WORK TO BE COMPLETED —
Extract every record, exactly as written, and ignore the pictures.

INPUT —

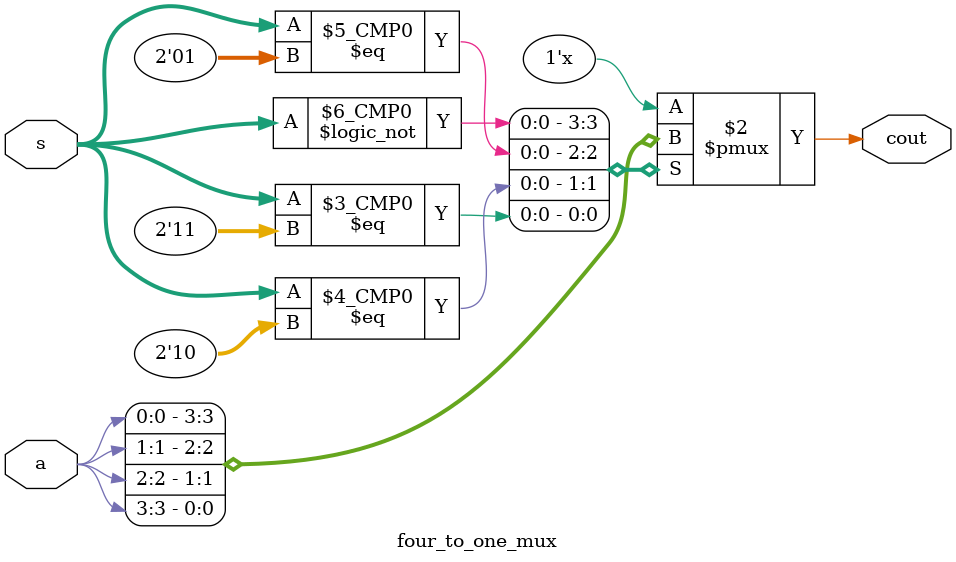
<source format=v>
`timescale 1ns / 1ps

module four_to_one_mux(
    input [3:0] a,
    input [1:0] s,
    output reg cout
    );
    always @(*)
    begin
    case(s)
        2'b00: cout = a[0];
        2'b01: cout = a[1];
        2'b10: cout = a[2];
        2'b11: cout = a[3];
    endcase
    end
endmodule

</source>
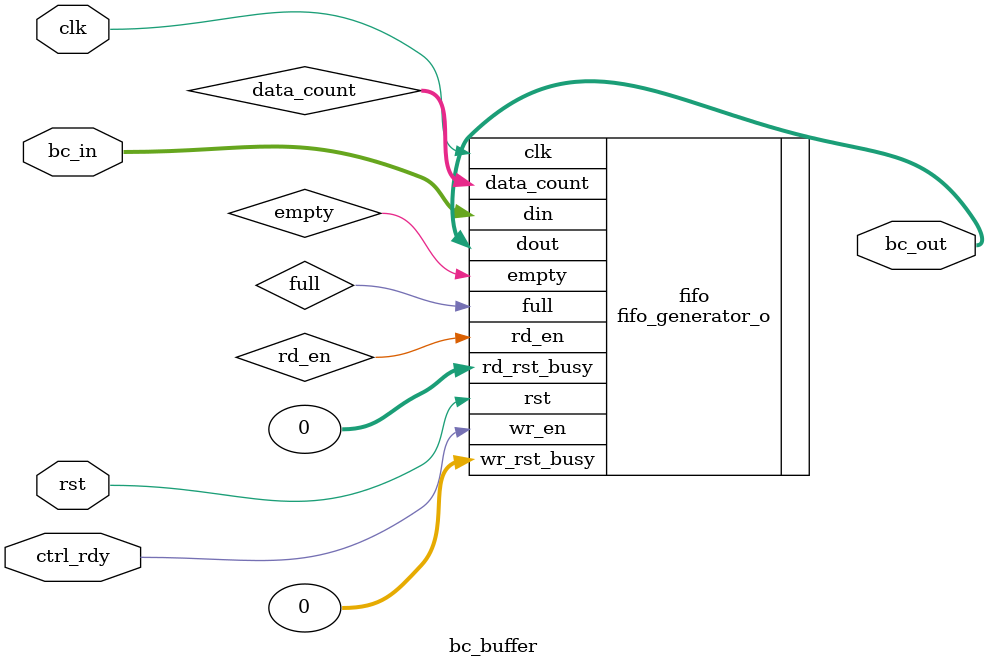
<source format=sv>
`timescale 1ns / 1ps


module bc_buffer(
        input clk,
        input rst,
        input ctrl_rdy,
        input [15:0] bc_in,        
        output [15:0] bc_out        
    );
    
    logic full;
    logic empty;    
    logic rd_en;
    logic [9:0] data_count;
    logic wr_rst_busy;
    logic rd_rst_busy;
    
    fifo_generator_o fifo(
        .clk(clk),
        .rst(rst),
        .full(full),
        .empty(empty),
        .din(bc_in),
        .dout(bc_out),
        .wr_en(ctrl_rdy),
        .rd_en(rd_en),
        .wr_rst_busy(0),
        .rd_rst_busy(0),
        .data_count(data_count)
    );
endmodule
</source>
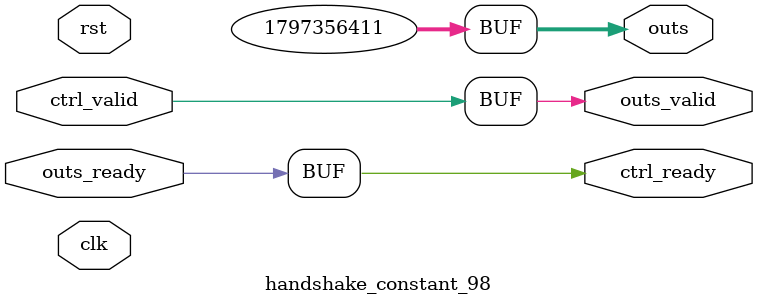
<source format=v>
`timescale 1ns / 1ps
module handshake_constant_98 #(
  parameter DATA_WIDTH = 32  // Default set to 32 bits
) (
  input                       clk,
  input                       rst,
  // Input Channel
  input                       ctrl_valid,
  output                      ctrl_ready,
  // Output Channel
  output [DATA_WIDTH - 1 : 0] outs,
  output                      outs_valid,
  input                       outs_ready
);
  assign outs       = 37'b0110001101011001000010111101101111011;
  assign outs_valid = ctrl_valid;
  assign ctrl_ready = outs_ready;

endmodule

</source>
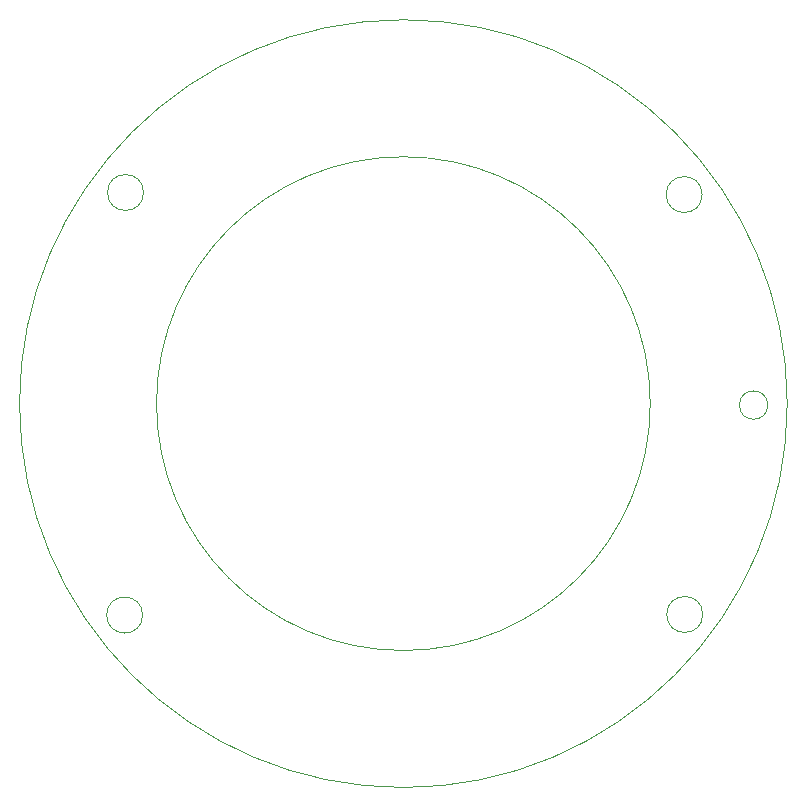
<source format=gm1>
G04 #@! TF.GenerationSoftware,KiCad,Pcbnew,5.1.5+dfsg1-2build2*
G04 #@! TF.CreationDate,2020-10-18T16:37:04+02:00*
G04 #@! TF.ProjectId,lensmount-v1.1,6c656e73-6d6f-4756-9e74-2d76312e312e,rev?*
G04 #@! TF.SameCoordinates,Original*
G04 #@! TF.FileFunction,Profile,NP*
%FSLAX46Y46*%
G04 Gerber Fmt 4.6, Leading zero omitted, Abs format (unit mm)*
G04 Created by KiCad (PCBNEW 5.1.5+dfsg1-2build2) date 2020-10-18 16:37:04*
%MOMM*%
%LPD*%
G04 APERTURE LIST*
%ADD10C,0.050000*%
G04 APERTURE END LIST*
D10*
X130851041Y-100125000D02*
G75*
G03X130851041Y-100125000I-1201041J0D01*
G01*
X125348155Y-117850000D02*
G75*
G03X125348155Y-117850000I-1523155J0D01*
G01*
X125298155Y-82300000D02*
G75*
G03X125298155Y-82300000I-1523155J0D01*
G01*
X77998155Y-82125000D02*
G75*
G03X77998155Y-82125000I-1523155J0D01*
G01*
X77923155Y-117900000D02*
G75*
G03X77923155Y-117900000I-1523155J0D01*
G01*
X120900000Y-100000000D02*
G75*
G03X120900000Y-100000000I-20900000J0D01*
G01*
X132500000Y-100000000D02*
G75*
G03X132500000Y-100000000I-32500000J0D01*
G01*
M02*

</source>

SOLUTION —
<source format=v>
`timescale 1ns / 1ps

module four_to_one_mux(
    input [3:0] a,
    input [1:0] s,
    output reg cout
    );
    always @(*)
    begin
    case(s)
        2'b00: cout = a[0];
        2'b01: cout = a[1];
        2'b10: cout = a[2];
        2'b11: cout = a[3];
    endcase
    end
endmodule

</source>
<source format=sv>
`timescale 1ns / 1ps


module bc_buffer(
        input clk,
        input rst,
        input ctrl_rdy,
        input [15:0] bc_in,        
        output [15:0] bc_out        
    );
    
    logic full;
    logic empty;    
    logic rd_en;
    logic [9:0] data_count;
    logic wr_rst_busy;
    logic rd_rst_busy;
    
    fifo_generator_o fifo(
        .clk(clk),
        .rst(rst),
        .full(full),
        .empty(empty),
        .din(bc_in),
        .dout(bc_out),
        .wr_en(ctrl_rdy),
        .rd_en(rd_en),
        .wr_rst_busy(0),
        .rd_rst_busy(0),
        .data_count(data_count)
    );
endmodule
</source>
<source format=v>
`timescale 1ns / 1ps
module handshake_constant_98 #(
  parameter DATA_WIDTH = 32  // Default set to 32 bits
) (
  input                       clk,
  input                       rst,
  // Input Channel
  input                       ctrl_valid,
  output                      ctrl_ready,
  // Output Channel
  output [DATA_WIDTH - 1 : 0] outs,
  output                      outs_valid,
  input                       outs_ready
);
  assign outs       = 37'b0110001101011001000010111101101111011;
  assign outs_valid = ctrl_valid;
  assign ctrl_ready = outs_ready;

endmodule

</source>
<source format=gm1>
G04 #@! TF.GenerationSoftware,KiCad,Pcbnew,5.1.5+dfsg1-2build2*
G04 #@! TF.CreationDate,2020-10-18T16:37:04+02:00*
G04 #@! TF.ProjectId,lensmount-v1.1,6c656e73-6d6f-4756-9e74-2d76312e312e,rev?*
G04 #@! TF.SameCoordinates,Original*
G04 #@! TF.FileFunction,Profile,NP*
%FSLAX46Y46*%
G04 Gerber Fmt 4.6, Leading zero omitted, Abs format (unit mm)*
G04 Created by KiCad (PCBNEW 5.1.5+dfsg1-2build2) date 2020-10-18 16:37:04*
%MOMM*%
%LPD*%
G04 APERTURE LIST*
%ADD10C,0.050000*%
G04 APERTURE END LIST*
D10*
X130851041Y-100125000D02*
G75*
G03X130851041Y-100125000I-1201041J0D01*
G01*
X125348155Y-117850000D02*
G75*
G03X125348155Y-117850000I-1523155J0D01*
G01*
X125298155Y-82300000D02*
G75*
G03X125298155Y-82300000I-1523155J0D01*
G01*
X77998155Y-82125000D02*
G75*
G03X77998155Y-82125000I-1523155J0D01*
G01*
X77923155Y-117900000D02*
G75*
G03X77923155Y-117900000I-1523155J0D01*
G01*
X120900000Y-100000000D02*
G75*
G03X120900000Y-100000000I-20900000J0D01*
G01*
X132500000Y-100000000D02*
G75*
G03X132500000Y-100000000I-32500000J0D01*
G01*
M02*

</source>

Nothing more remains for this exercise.